As for the boys, Nichols said it was remarkable to find boys who could hunt, fish, fall down a hole, get covered with snakes and just jump on a dirt bike and take off. He said both showed real talent even if they felt they were just playing themselves.
Nichols says he shot the movie in Super 35MM scope and worries that one day he will have to switch to digital because he says he doesn’t know if he can make a movie that way. “I like big sweeping movies and applying that to the place I come from,” he said. The Cannes screening was projected digitally though and ran into a snag about half way through when scenes overlapped and the picture became distorted. It was finally fixed after loud protests from the audience but even that snafu couldn’t break the spell of this film which actually feels like the perfect blend of commericial appeal and artistic integrity. Why don’t studios want this kind of thing anymore?

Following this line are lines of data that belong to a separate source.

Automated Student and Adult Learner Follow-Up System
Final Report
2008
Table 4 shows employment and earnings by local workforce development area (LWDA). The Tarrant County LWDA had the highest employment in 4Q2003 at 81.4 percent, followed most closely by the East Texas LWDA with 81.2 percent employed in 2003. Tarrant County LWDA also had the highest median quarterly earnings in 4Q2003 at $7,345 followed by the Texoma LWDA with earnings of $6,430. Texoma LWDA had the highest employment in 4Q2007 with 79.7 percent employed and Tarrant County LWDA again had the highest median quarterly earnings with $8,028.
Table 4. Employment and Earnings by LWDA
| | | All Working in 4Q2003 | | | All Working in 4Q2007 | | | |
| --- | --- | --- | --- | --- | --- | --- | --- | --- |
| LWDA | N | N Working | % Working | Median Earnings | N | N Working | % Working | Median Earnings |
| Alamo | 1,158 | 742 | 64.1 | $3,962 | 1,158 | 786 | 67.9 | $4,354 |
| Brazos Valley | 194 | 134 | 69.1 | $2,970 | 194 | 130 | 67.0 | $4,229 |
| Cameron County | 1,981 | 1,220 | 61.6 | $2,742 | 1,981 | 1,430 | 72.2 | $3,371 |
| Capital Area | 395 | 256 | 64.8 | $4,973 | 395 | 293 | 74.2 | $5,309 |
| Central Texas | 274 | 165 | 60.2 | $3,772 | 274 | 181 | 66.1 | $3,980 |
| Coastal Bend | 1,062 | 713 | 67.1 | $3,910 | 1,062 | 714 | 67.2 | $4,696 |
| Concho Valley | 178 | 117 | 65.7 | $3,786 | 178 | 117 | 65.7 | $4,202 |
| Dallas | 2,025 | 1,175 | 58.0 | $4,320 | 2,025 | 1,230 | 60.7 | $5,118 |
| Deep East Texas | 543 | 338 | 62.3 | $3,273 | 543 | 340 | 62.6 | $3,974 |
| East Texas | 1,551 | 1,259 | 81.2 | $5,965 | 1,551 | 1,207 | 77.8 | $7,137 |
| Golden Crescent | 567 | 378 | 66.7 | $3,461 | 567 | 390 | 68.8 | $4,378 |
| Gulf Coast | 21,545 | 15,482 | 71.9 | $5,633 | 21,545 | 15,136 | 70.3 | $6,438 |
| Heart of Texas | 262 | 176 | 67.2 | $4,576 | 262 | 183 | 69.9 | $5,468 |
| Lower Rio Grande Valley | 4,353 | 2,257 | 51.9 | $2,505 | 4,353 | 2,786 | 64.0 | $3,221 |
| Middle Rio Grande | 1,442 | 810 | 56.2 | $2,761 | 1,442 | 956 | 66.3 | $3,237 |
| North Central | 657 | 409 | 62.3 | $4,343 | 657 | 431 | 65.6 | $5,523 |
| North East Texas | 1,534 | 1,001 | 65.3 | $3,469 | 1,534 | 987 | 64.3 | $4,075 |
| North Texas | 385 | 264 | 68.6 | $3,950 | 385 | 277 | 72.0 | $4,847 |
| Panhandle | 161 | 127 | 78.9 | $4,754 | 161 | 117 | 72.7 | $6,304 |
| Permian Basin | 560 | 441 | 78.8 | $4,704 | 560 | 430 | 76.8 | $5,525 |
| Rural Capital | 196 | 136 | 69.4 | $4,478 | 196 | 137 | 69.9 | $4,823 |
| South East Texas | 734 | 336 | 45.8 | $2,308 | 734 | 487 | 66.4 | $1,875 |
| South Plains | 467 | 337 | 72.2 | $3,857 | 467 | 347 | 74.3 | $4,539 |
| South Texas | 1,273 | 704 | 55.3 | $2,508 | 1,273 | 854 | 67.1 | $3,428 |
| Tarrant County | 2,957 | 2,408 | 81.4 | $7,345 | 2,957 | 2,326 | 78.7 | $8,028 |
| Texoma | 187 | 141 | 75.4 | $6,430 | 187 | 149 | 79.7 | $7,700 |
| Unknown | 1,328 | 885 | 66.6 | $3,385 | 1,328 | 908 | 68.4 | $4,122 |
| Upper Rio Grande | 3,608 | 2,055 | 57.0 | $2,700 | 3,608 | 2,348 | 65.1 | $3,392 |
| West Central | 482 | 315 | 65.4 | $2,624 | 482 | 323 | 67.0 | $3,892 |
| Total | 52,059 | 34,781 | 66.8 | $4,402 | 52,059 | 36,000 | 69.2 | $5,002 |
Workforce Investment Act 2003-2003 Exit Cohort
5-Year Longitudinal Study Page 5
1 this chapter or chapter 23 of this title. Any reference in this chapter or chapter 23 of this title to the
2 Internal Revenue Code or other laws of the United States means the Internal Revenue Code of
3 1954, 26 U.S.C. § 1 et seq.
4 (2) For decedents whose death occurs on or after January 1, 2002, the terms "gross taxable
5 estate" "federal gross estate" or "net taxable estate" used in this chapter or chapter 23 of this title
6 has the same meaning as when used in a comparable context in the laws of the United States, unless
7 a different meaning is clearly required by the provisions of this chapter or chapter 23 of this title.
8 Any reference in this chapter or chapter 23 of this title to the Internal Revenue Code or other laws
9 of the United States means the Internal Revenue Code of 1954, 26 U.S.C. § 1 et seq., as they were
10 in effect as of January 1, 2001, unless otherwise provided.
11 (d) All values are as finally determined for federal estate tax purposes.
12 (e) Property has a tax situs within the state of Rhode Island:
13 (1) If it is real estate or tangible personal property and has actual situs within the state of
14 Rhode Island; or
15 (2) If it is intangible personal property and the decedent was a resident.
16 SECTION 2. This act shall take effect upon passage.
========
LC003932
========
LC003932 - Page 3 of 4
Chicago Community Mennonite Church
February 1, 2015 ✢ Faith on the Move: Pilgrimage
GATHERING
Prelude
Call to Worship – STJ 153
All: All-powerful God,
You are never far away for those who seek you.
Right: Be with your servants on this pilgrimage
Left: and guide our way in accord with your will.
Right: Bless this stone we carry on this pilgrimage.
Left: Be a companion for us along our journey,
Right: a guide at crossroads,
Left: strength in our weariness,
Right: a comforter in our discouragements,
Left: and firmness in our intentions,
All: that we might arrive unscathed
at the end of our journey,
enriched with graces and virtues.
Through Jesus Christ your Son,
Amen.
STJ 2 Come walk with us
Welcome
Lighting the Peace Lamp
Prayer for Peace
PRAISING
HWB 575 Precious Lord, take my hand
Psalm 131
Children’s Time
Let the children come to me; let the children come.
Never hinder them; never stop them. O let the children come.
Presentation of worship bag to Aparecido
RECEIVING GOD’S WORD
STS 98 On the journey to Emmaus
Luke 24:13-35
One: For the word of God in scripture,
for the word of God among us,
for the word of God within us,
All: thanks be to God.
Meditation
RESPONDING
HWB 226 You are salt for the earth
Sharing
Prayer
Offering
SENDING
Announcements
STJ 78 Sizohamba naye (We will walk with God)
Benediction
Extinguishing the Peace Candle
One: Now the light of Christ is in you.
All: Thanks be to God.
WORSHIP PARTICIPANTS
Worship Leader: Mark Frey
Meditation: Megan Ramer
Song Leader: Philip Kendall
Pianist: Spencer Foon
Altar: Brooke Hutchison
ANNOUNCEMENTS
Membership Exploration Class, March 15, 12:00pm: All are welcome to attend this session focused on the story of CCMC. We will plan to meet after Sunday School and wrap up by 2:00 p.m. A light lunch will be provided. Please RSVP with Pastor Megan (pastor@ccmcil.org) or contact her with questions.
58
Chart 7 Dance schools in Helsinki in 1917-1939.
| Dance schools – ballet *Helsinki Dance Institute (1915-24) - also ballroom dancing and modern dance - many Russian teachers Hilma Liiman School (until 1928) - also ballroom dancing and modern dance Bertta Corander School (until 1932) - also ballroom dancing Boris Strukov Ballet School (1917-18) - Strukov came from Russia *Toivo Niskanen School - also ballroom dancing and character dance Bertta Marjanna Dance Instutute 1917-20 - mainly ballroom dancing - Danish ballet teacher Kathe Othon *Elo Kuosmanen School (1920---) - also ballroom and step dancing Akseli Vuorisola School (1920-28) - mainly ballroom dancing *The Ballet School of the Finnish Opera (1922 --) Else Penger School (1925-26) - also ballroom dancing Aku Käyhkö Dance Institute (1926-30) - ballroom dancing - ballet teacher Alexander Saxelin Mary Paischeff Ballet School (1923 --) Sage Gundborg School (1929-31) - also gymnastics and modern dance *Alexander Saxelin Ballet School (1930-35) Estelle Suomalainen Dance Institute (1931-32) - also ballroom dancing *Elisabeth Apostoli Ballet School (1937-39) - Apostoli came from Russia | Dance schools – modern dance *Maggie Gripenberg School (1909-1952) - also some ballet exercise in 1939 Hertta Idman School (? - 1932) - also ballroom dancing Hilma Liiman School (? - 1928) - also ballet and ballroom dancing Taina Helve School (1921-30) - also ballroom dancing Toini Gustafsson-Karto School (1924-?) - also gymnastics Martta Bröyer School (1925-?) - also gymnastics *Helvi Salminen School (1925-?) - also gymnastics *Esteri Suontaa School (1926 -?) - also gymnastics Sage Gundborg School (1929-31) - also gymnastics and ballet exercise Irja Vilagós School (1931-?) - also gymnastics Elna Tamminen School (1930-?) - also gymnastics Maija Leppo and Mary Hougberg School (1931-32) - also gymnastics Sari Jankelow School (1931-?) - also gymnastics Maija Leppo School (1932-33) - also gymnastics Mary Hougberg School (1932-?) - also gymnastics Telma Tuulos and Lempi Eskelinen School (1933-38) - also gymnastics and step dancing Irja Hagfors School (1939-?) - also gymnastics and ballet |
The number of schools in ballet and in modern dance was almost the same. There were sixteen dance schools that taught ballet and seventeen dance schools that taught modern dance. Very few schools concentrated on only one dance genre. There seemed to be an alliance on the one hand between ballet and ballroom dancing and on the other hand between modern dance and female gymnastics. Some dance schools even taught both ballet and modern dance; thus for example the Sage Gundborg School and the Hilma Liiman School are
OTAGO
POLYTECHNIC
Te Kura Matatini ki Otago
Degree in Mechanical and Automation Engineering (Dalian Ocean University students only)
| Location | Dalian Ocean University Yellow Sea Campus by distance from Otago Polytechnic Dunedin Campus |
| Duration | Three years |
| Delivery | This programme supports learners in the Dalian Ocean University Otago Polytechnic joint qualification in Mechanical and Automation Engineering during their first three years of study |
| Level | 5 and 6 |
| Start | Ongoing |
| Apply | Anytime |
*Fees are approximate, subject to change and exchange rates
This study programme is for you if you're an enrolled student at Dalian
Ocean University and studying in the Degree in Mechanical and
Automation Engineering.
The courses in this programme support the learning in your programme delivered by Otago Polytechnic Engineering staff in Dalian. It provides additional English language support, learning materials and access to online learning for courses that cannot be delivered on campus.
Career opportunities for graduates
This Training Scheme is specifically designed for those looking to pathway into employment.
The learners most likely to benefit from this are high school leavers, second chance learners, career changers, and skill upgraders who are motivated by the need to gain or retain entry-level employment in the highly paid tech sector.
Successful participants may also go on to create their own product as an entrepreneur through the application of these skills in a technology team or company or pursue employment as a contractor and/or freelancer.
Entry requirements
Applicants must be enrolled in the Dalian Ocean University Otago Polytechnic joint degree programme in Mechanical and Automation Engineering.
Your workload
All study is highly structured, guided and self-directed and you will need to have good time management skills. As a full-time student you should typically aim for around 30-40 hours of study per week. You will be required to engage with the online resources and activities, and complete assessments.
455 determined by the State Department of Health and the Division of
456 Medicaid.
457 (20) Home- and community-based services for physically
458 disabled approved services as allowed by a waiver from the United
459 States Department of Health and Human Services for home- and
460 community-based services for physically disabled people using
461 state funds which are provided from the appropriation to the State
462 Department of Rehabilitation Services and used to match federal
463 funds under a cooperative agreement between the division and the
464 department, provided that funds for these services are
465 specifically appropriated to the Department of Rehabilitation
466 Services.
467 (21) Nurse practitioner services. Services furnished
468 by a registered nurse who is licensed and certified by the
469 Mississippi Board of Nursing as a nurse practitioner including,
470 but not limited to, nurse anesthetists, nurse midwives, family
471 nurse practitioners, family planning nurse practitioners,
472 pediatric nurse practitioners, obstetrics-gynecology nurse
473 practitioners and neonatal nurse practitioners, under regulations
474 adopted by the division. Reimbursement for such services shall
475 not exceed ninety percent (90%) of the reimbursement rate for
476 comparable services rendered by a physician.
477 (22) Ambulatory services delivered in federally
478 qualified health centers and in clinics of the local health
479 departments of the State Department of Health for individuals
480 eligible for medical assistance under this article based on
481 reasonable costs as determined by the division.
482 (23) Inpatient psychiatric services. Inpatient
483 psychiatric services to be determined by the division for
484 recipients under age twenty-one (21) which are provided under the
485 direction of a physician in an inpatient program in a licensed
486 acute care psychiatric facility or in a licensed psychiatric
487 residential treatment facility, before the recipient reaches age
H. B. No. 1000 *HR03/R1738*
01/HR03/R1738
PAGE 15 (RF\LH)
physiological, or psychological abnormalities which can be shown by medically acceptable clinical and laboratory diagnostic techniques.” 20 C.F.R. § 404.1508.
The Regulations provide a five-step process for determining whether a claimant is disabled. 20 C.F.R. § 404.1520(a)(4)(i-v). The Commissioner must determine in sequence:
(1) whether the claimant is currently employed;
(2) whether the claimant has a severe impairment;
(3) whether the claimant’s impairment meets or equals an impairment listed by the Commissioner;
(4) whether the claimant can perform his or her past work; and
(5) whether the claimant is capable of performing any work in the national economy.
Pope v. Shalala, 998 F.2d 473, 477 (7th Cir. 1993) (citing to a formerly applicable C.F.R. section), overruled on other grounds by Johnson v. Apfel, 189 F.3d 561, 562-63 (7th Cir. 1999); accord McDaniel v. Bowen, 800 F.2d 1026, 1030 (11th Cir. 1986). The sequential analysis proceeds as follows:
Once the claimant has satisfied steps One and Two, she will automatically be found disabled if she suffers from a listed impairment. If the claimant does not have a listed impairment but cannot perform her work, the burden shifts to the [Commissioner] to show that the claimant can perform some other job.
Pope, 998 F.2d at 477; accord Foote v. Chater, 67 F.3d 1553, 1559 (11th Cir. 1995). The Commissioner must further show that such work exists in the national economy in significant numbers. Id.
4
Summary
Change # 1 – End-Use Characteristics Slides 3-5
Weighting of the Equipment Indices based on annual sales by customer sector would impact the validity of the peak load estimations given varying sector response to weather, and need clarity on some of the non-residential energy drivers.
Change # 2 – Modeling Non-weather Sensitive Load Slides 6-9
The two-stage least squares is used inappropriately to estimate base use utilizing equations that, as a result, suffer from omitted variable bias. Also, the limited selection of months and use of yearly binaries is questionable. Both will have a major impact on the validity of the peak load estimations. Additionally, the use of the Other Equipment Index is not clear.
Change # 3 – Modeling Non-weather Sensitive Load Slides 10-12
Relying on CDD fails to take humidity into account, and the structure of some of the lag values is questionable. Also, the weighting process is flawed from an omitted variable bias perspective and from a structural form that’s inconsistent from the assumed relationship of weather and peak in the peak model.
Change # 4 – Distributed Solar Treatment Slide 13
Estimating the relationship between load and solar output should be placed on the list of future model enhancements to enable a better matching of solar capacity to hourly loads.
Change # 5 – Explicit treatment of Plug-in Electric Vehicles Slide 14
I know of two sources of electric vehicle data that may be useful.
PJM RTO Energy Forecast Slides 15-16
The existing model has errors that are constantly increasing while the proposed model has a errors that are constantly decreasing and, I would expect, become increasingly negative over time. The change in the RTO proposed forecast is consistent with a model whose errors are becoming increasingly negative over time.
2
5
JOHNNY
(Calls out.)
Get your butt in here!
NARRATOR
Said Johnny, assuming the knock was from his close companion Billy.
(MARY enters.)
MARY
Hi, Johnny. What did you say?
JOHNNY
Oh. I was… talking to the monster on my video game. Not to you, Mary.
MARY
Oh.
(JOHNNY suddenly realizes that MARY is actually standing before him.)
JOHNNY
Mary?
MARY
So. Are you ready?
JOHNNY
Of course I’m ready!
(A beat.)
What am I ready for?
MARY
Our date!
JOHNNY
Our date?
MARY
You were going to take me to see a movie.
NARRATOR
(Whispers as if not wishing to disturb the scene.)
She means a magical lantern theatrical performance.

Nichols, asked for his cinematic inspirations, said he was no film expert but had a handful of favorites, almost all starring Paul Newman mentioning Butch Cassidy, Cool Hand Luke, The Hustler and Hud (rhymes with Mud?). I would add another Newman classic, The Long Hot Summer, another deep south film that uses the river in its opening sequence to great sprawling effect.
Twitter reactions after the screening were upbeat and positive but some speculated the film may be too “Hollywood” to win prizes here. Juries do tend to be a little more esoteric. The biggest prize for this fine film would be to find a good distributor who gets the idea that human stories can be a really nice antidote to superheroes and Battleships.